What is required: Rewrite the lines of the entries starting with the line with "This template enforces" and going on through the line with "For the best", changing "experience" to "ergonomics" wherever it occurs and leaving everything else untouched.

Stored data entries

☆ ☆ ☆ ☆ ☆

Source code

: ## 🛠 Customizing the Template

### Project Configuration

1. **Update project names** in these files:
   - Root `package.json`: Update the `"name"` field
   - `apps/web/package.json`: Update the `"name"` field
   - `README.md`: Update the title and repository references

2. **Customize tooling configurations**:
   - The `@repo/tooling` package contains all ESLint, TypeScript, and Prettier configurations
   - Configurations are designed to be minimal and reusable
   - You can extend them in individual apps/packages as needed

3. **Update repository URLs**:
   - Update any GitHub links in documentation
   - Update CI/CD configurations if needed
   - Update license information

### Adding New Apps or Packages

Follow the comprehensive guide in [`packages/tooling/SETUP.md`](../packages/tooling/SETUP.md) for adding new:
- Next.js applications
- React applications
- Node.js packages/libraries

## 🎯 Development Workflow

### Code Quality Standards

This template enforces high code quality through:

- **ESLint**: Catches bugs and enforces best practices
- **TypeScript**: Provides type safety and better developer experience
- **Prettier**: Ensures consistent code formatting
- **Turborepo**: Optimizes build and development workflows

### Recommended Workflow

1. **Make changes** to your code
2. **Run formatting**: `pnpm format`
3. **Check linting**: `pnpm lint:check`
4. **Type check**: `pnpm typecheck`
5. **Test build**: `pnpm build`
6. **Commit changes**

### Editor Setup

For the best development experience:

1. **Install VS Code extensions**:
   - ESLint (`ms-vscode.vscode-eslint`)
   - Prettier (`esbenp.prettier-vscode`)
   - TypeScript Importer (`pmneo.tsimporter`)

☆ ☆ ☆ ☆ ☆

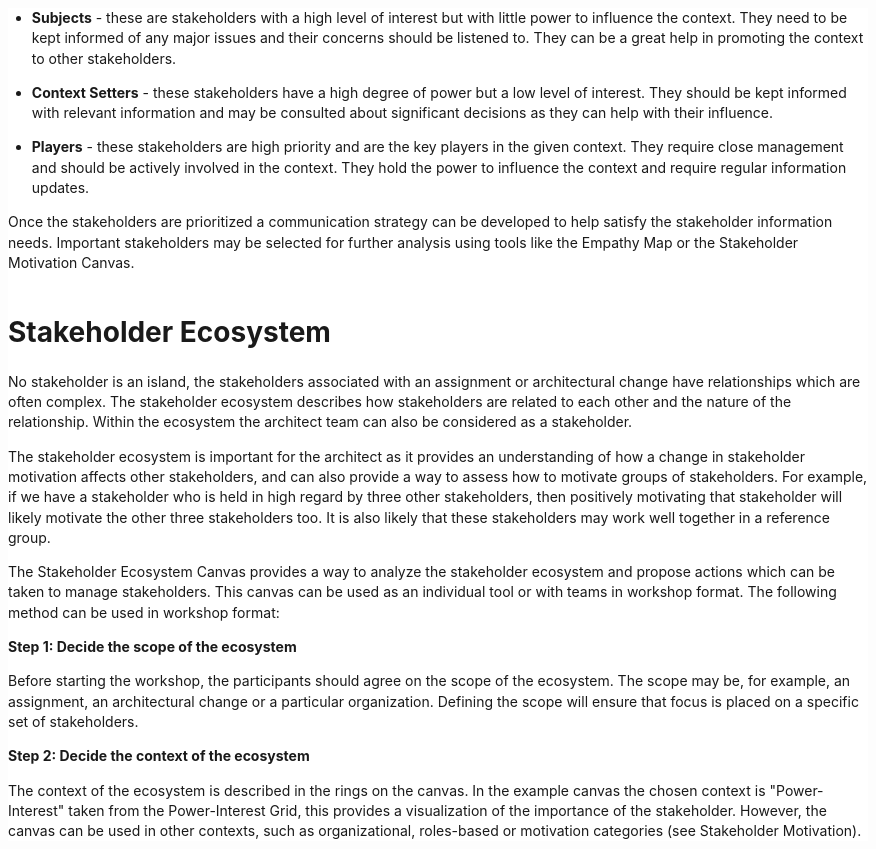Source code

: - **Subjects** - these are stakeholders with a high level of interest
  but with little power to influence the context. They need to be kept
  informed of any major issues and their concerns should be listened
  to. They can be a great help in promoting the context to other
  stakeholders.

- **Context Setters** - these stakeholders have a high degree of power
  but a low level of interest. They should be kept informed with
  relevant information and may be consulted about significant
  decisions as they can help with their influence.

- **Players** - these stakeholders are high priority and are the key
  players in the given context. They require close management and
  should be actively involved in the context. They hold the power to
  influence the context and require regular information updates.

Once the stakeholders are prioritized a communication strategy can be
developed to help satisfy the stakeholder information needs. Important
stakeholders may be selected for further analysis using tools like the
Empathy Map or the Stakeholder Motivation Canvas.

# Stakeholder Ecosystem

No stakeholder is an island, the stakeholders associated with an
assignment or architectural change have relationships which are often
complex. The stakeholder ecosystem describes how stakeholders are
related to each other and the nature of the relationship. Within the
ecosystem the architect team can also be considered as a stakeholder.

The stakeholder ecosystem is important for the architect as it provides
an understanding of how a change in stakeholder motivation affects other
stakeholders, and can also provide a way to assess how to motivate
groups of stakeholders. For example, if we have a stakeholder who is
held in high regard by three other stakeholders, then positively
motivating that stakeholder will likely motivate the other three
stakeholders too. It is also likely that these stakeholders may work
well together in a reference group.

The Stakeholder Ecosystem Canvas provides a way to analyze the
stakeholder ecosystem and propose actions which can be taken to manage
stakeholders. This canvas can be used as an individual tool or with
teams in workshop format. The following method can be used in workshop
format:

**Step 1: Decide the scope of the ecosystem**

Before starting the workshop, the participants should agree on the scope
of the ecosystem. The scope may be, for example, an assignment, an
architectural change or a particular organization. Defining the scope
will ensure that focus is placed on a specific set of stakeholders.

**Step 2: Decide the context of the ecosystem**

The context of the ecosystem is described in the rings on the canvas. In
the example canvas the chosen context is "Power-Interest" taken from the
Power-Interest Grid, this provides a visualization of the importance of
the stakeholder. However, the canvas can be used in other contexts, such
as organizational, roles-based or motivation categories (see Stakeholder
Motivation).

☆ ☆ ☆ ☆ ☆

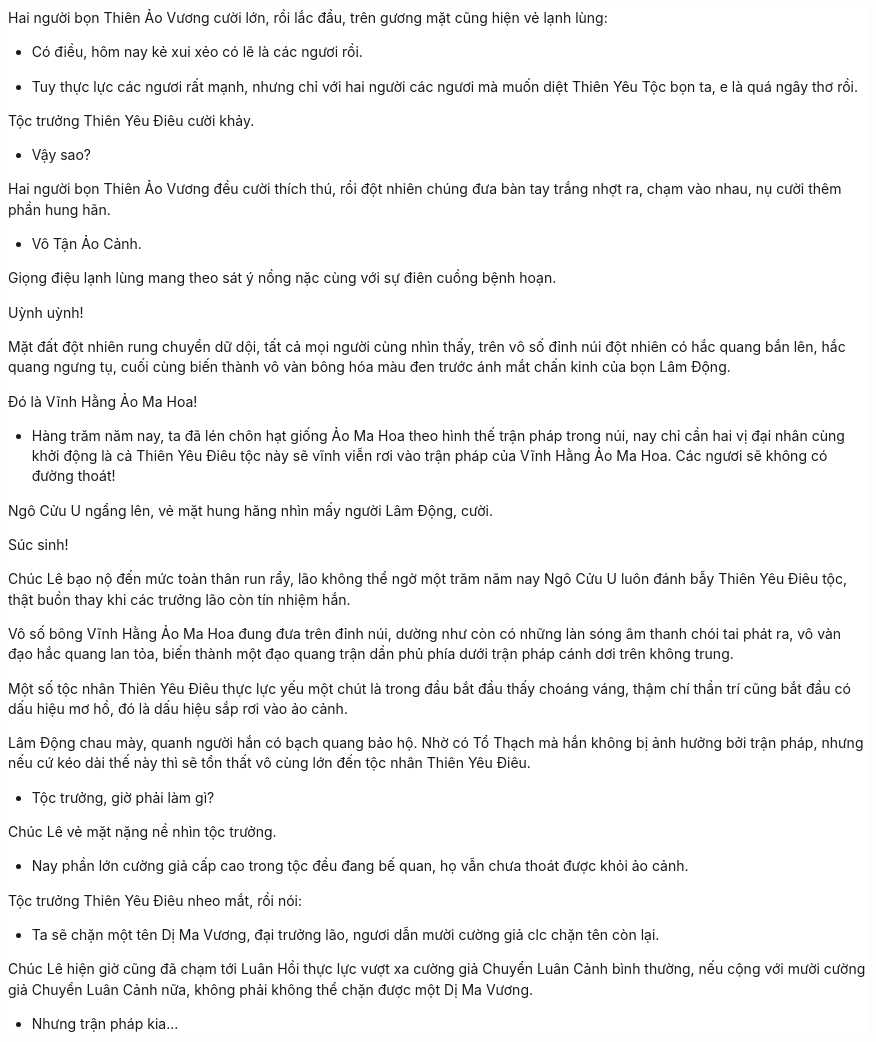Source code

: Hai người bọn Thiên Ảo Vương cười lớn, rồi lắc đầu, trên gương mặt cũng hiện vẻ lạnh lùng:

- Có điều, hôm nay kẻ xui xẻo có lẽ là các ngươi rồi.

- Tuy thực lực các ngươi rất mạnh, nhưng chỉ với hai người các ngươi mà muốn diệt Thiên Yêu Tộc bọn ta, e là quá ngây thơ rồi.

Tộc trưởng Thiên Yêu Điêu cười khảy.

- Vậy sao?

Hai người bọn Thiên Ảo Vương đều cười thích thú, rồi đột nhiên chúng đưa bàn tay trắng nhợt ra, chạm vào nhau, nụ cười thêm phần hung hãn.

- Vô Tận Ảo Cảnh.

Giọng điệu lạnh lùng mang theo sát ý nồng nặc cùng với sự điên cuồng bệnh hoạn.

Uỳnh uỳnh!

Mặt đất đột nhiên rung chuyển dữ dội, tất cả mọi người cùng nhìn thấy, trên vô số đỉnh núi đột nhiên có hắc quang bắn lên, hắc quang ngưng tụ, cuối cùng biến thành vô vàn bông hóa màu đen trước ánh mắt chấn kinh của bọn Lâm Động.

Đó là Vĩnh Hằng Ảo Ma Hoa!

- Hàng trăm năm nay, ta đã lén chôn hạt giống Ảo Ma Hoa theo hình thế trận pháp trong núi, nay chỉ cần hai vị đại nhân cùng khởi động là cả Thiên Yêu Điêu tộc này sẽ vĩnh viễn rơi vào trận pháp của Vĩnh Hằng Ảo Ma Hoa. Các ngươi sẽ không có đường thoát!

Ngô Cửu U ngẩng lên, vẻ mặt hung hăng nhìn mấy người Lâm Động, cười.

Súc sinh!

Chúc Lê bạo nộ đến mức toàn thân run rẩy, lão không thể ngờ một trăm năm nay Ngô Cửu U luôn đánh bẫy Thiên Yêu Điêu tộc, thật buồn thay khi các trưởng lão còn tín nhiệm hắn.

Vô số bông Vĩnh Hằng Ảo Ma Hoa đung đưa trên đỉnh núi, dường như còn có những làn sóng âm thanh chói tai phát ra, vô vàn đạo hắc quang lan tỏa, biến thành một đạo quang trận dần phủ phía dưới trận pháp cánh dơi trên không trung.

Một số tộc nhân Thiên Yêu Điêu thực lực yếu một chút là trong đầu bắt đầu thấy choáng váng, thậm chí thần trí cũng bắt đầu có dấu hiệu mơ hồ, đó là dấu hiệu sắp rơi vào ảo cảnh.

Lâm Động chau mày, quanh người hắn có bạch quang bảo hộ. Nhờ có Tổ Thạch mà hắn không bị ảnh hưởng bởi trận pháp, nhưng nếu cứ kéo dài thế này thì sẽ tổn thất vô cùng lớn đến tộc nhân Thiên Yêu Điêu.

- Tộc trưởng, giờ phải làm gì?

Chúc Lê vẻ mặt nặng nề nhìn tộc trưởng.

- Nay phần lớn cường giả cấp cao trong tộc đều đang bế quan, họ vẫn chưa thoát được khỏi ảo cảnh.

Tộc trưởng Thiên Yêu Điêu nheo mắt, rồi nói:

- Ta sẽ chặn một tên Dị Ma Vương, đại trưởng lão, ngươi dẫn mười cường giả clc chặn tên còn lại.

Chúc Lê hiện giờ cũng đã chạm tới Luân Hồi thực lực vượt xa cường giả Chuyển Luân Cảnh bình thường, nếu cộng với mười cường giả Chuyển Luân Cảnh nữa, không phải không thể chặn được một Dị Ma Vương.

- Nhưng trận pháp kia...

☆ ☆ ☆ ☆ ☆

Task result:
This template enforces high code quality through:

- **ESLint**: Catches bugs and enforces best practices
- **TypeScript**: Provides type safety and better developer ergonomics
- **Prettier**: Ensures consistent code formatting
- **Turborepo**: Optimizes build and development workflows

### Recommended Workflow

1. **Make changes** to your code
2. **Run formatting**: `pnpm format`
3. **Check linting**: `pnpm lint:check`
4. **Type check**: `pnpm typecheck`
5. **Test build**: `pnpm build`
6. **Commit changes**

### Editor Setup

For the best development ergonomics:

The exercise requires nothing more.